Required action –
Please update the material by changing every "chart" to "graph" and leaving everything else as it is. Omit the pictures from your answer.

Entries supplied –
..........
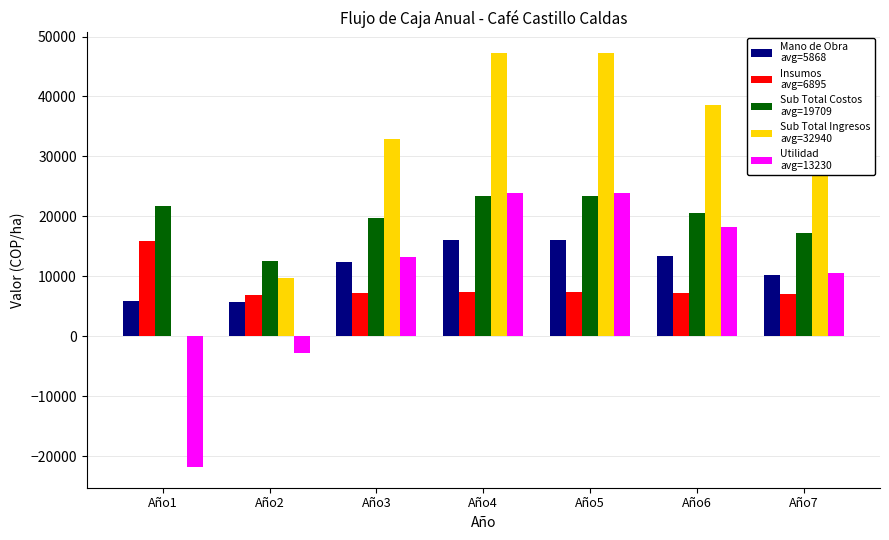

What is the total value across all series at Año4?

117882.3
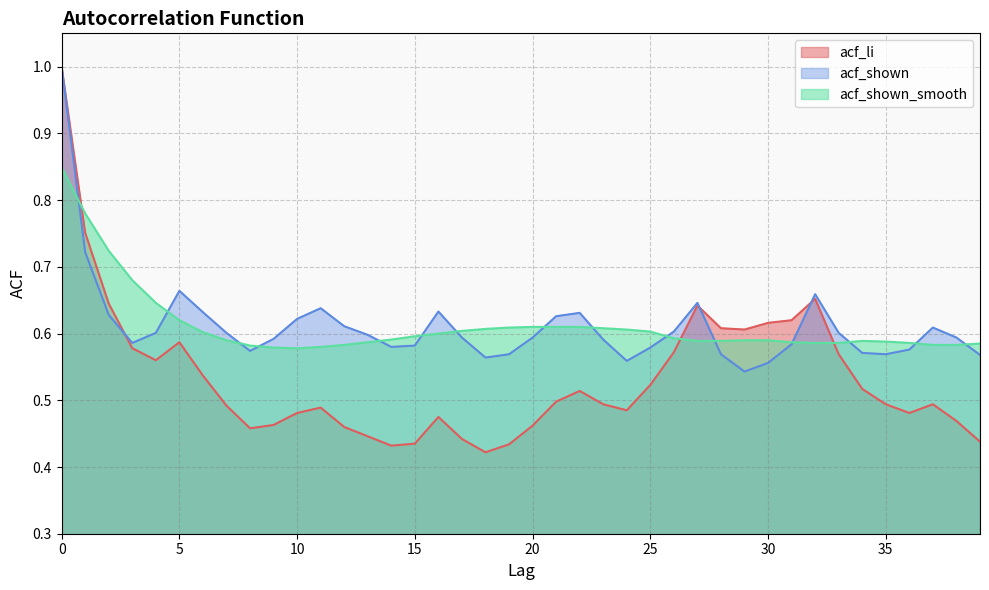

Reading right to left, what are all the values shown in this chart?

acf_li: 39=0.4	38=0.5	37=0.5	36=0.5	35=0.5	34=0.5	33=0.6	32=0.7	31=0.6	30=0.6	29=0.6	28=0.6	27=0.6	26=0.6	25=0.5	24=0.5	23=0.5	22=0.5	21=0.5	20=0.5	19=0.4	18=0.4	17=0.4	16=0.5	15=0.4	14=0.4	13=0.4	12=0.5	11=0.5	10=0.5	9=0.5	8=0.5	7=0.5	6=0.5	5=0.6	4=0.6	3=0.6	2=0.6	1=0.8	0=1.0
acf_shown: 39=0.6	38=0.6	37=0.6	36=0.6	35=0.6	34=0.6	33=0.6	32=0.7	31=0.6	30=0.6	29=0.5	28=0.6	27=0.6	26=0.6	25=0.6	24=0.6	23=0.6	22=0.6	21=0.6	20=0.6	19=0.6	18=0.6	17=0.6	16=0.6	15=0.6	14=0.6	13=0.6	12=0.6	11=0.6	10=0.6	9=0.6	8=0.6	7=0.6	6=0.6	5=0.7	4=0.6	3=0.6	2=0.6	1=0.7	0=1.0
acf_shown_smooth: 39=0.6	38=0.6	37=0.6	36=0.6	35=0.6	34=0.6	33=0.6	32=0.6	31=0.6	30=0.6	29=0.6	28=0.6	27=0.6	26=0.6	25=0.6	24=0.6	23=0.6	22=0.6	21=0.6	20=0.6	19=0.6	18=0.6	17=0.6	16=0.6	15=0.6	14=0.6	13=0.6	12=0.6	11=0.6	10=0.6	9=0.6	8=0.6	7=0.6	6=0.6	5=0.6	4=0.6	3=0.7	2=0.7	1=0.8	0=0.8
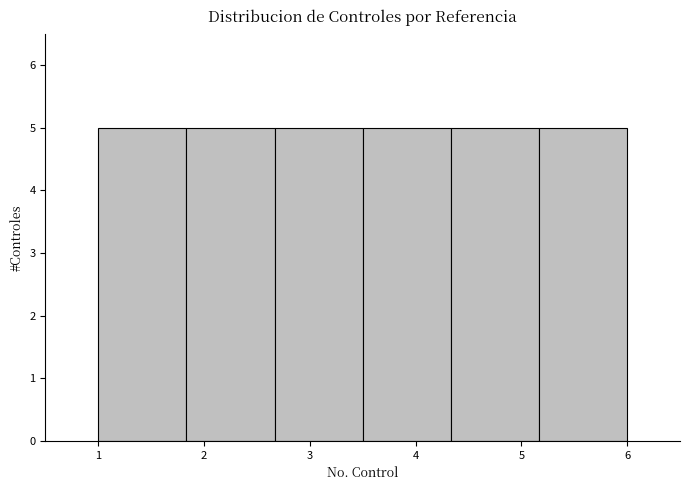

Reading left to right, transcribe this chart: for each bar, give the range it covers on the x-axis and its height. Neither the bar edges nor the heights are printed on the chart, so give them approximately, as read against the axes.

1.0 to 1.8: 5
1.8 to 2.7: 5
2.7 to 3.5: 5
3.5 to 4.3: 5
4.3 to 5.2: 5
5.2 to 6.0: 5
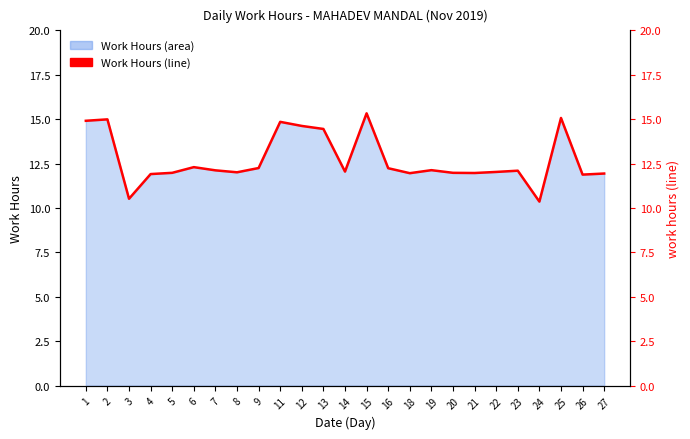

Rank the categories by value from lowest to highest.

24, 3, 26, 4, 27, 18, 21, 5, 20, 8, 22, 14, 23, 7, 19, 16, 9, 6, 13, 12, 11, 1, 2, 25, 15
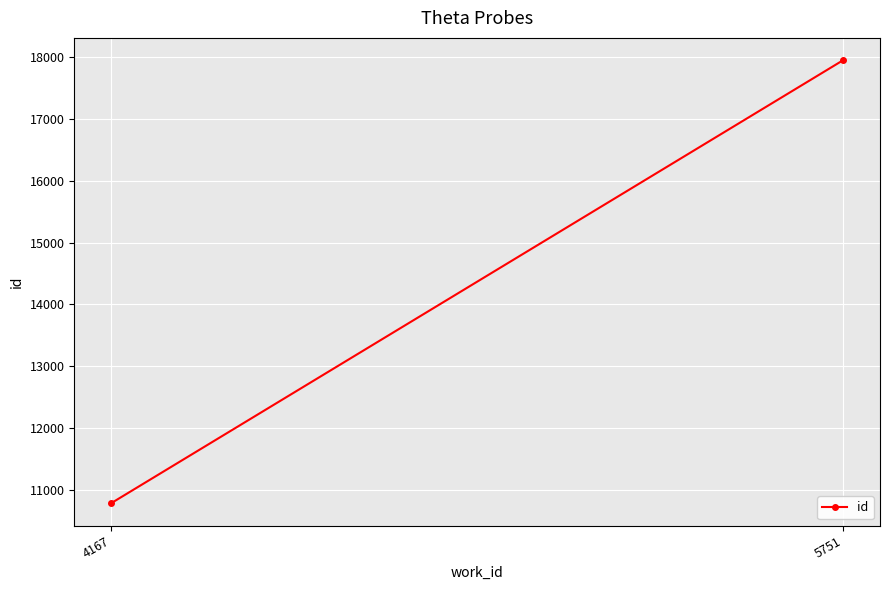

What is the difference between the values at 4167 and 5751?

7169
..........
Written reply –
What is the total value across all series at Año4?

117882.3

Reading right to left, what are all the values shown in this graph?

acf_li: 39=0.4	38=0.5	37=0.5	36=0.5	35=0.5	34=0.5	33=0.6	32=0.7	31=0.6	30=0.6	29=0.6	28=0.6	27=0.6	26=0.6	25=0.5	24=0.5	23=0.5	22=0.5	21=0.5	20=0.5	19=0.4	18=0.4	17=0.4	16=0.5	15=0.4	14=0.4	13=0.4	12=0.5	11=0.5	10=0.5	9=0.5	8=0.5	7=0.5	6=0.5	5=0.6	4=0.6	3=0.6	2=0.6	1=0.8	0=1.0
acf_shown: 39=0.6	38=0.6	37=0.6	36=0.6	35=0.6	34=0.6	33=0.6	32=0.7	31=0.6	30=0.6	29=0.5	28=0.6	27=0.6	26=0.6	25=0.6	24=0.6	23=0.6	22=0.6	21=0.6	20=0.6	19=0.6	18=0.6	17=0.6	16=0.6	15=0.6	14=0.6	13=0.6	12=0.6	11=0.6	10=0.6	9=0.6	8=0.6	7=0.6	6=0.6	5=0.7	4=0.6	3=0.6	2=0.6	1=0.7	0=1.0
acf_shown_smooth: 39=0.6	38=0.6	37=0.6	36=0.6	35=0.6	34=0.6	33=0.6	32=0.6	31=0.6	30=0.6	29=0.6	28=0.6	27=0.6	26=0.6	25=0.6	24=0.6	23=0.6	22=0.6	21=0.6	20=0.6	19=0.6	18=0.6	17=0.6	16=0.6	15=0.6	14=0.6	13=0.6	12=0.6	11=0.6	10=0.6	9=0.6	8=0.6	7=0.6	6=0.6	5=0.6	4=0.6	3=0.7	2=0.7	1=0.8	0=0.8

Reading left to right, transcribe this graph: for each bar, give the range it covers on the x-axis and its height. Neither the bar edges nor the heights are printed on the graph, so give them approximately, as read against the axes.

1.0 to 1.8: 5
1.8 to 2.7: 5
2.7 to 3.5: 5
3.5 to 4.3: 5
4.3 to 5.2: 5
5.2 to 6.0: 5

Rank the categories by value from lowest to highest.

24, 3, 26, 4, 27, 18, 21, 5, 20, 8, 22, 14, 23, 7, 19, 16, 9, 6, 13, 12, 11, 1, 2, 25, 15

What is the difference between the values at 4167 and 5751?

7169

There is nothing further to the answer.